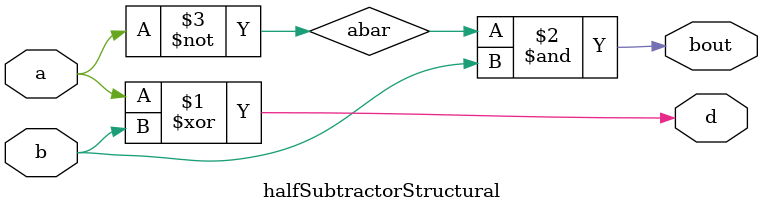
<source format=v>
module halfSubtractorStructural(d,bout,a,b);
  input a,b;
  output d,bout;
  wire abar;
  xor x1(d,a,b);
  not n1(abar,a);
  and a1(bout,abar,b);
endmodule
</source>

··········

#### Task statement
When a line of the data holds the string "abar", pick it out and copy it.

#### Written answer
  wire abar;
  not n1(abar,a);
  and a1(bout,abar,b);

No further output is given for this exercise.